Quest for worldwide diversification
Coca-Cola's geographic diversification prevents it from being too dependent on any one region for its revenues. For example, even though Eurasia and Africa experienced solid volume growth, consumption was flat in Latin America and down 1% in North America. When Coca-Cola experiences volume declines in some regions, it oftentimes simultaneously enjoys volume gains in other parts of the world.

Being one of the world's most diversified company's is one of Coke's biggest advantages, but it also comes with challenges. Just as in Q3, during the fourth quarter, the company was negatively affected by currency fluctuations. Yet, this is temporary and a dynamic that all global companies face. While Coke's brands have come to dominate many parts of the world, one big hurdle the cola giant faces going forward is that it must succeed in regional markets, too.

Changing strategies
Soda sales in the U.S. have been in decline for roughly a decade. More recently, Coke has seen diet soda sales under pressure. But Coke's noncarbonated beverages continue to see a boost. For the full-year 2013, the company gained global share in total ready-to-drink beverages as well as global volume and share in sparkling and still beverages. 

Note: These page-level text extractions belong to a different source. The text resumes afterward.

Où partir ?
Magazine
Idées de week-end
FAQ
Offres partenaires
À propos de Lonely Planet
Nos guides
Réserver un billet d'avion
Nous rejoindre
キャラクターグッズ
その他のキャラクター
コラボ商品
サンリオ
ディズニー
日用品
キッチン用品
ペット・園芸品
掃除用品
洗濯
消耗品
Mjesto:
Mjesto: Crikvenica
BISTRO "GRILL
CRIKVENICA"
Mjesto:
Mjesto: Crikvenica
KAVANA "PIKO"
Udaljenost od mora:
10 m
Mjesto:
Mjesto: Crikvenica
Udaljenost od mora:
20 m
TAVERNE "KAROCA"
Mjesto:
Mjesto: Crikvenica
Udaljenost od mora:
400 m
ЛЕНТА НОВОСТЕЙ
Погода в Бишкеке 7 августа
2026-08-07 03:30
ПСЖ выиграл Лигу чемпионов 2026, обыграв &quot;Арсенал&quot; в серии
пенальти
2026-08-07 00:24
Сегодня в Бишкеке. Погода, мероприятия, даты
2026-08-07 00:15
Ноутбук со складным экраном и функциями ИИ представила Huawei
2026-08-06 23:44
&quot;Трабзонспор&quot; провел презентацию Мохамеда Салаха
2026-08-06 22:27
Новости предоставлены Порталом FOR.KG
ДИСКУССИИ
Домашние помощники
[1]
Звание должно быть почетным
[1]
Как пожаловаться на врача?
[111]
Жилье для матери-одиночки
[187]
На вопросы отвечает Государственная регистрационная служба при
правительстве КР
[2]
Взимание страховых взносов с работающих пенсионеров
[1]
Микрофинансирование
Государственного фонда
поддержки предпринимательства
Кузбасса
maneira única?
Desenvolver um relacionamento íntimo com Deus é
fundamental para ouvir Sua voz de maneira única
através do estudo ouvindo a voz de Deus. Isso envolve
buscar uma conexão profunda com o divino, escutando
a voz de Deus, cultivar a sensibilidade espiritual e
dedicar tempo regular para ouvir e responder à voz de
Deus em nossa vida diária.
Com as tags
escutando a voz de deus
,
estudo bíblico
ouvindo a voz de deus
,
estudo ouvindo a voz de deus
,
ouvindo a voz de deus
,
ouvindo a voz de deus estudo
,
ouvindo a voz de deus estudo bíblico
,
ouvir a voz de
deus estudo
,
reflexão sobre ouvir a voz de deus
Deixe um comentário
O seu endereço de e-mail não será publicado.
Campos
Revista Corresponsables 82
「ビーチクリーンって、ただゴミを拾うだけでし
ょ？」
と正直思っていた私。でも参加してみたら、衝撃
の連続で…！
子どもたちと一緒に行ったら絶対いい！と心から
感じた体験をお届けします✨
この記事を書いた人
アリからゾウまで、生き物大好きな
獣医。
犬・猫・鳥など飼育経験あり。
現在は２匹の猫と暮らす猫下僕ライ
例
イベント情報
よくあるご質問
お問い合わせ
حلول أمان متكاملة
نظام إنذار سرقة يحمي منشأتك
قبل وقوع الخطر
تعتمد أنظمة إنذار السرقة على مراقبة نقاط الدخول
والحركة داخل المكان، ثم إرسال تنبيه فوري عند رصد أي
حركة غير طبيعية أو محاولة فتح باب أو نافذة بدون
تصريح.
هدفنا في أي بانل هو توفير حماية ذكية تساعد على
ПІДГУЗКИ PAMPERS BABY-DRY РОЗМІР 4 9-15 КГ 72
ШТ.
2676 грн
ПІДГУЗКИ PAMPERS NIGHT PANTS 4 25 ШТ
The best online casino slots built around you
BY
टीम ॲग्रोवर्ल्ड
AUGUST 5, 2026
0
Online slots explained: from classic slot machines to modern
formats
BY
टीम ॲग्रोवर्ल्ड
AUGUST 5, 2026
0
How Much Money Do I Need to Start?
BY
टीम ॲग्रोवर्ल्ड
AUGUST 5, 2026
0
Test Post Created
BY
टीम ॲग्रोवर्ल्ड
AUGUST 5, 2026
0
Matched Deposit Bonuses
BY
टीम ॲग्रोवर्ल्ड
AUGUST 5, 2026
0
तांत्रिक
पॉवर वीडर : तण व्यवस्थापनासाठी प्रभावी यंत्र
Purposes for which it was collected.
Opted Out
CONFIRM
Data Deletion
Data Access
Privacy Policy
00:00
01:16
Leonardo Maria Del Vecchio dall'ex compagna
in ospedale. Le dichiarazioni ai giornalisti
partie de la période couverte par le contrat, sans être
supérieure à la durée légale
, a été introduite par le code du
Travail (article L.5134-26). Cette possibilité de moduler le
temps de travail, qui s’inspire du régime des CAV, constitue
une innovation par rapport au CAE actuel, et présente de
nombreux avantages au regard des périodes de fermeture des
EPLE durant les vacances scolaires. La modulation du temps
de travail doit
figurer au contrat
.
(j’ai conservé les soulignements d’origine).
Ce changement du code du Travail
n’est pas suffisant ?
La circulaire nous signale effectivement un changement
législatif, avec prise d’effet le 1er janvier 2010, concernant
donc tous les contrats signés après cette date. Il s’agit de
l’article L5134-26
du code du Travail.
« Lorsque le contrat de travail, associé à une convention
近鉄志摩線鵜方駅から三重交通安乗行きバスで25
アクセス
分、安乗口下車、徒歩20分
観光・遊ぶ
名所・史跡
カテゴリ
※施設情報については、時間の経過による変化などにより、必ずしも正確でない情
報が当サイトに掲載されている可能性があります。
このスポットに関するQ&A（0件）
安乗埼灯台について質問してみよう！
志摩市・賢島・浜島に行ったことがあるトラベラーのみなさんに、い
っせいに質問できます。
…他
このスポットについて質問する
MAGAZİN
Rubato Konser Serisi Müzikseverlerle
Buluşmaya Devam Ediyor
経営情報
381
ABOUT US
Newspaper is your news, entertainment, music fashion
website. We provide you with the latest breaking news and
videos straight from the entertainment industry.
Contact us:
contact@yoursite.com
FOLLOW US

In order to jolt sales of its entire product lineup, Coca-Cola is exploring creative alternatives, namely its recent strategic partnership  with Green Mountain Coffee Roasters. The companies have signed a decade-long agreement to develop and roll out Coke's global portfolio of products for use in Green Mountain's upcoming Keurig Cold at-home beverage system.

It's unclear if these machines will boost at-home consumption of Coke products, but the company is willing to take that chance. Coke feels this is an opportunity to grow overall soft drink, juice, and tea consumption, and the partnership serves as an example of management's readiness to think outside the bottle for creative ways to boost sales.

Foolish takeaway
Despite the disappointing fourth-quarter and full-year 2013 results, Coca-Cola still boasts plenty of attractive long-term growth opportunities. The recent partnership with Green Mountain Coffee Roasters exemplifies that. For the patient investor, Coke remains an appealing company that holds a great deal of promise.